*** Block opens ***

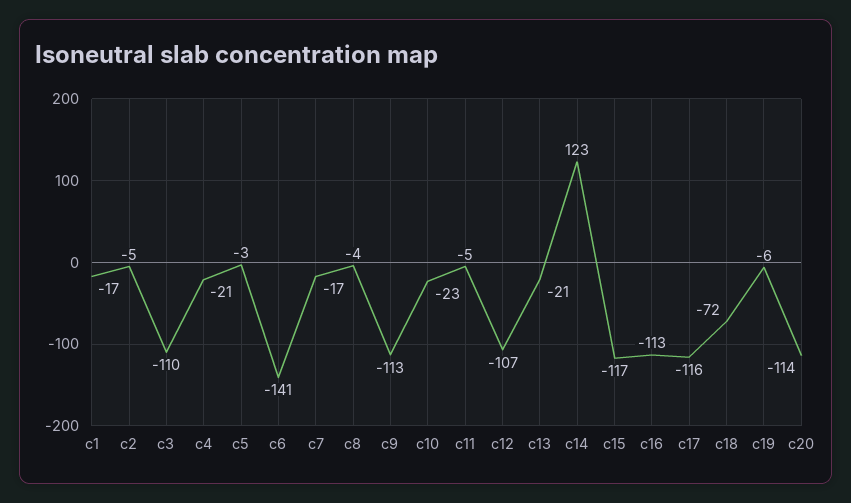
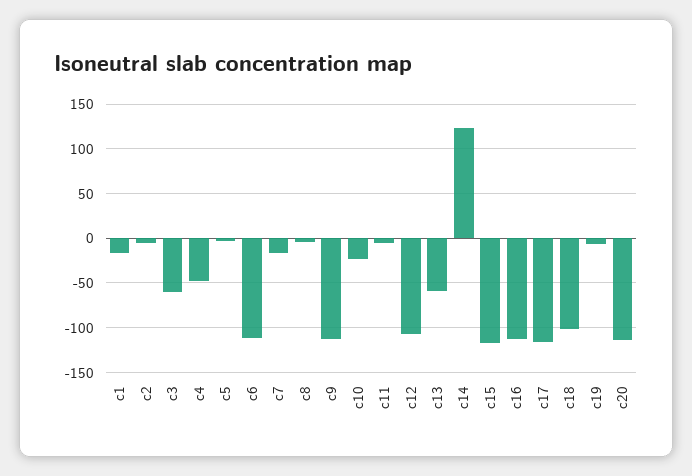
  {
    "c1": -17,
    "c2": -5,
-   "c3": -110,
+   "c3": -60,
-   "c4": -21,
+   "c4": -50,
    "c5": -3,
-   "c6": -141,
+   "c6": -110,
    "c7": -17,
    "c8": -4,
    "c9": -113,
    "c10": -23,
    "c11": -5,
    "c12": -107,
-   "c13": -21,
+   "c13": -60,
    "c14": 123,
    "c15": -117,
    "c16": -113,
    "c17": -116,
-   "c18": -72,
+   "c18": -100,
    "c19": -6,
    "c20": -114
  }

*** Block closes ***

**Work order:**
Print the records word for word and exclude any picture they hold.

**Response area:**
  {
    "c1": -17,
    "c2": -5,
-   "c3": -110,
+   "c3": -60,
-   "c4": -21,
+   "c4": -50,
    "c5": -3,
-   "c6": -141,
+   "c6": -110,
    "c7": -17,
    "c8": -4,
    "c9": -113,
    "c10": -23,
    "c11": -5,
    "c12": -107,
-   "c13": -21,
+   "c13": -60,
    "c14": 123,
    "c15": -117,
    "c16": -113,
    "c17": -116,
-   "c18": -72,
+   "c18": -100,
    "c19": -6,
    "c20": -114
  }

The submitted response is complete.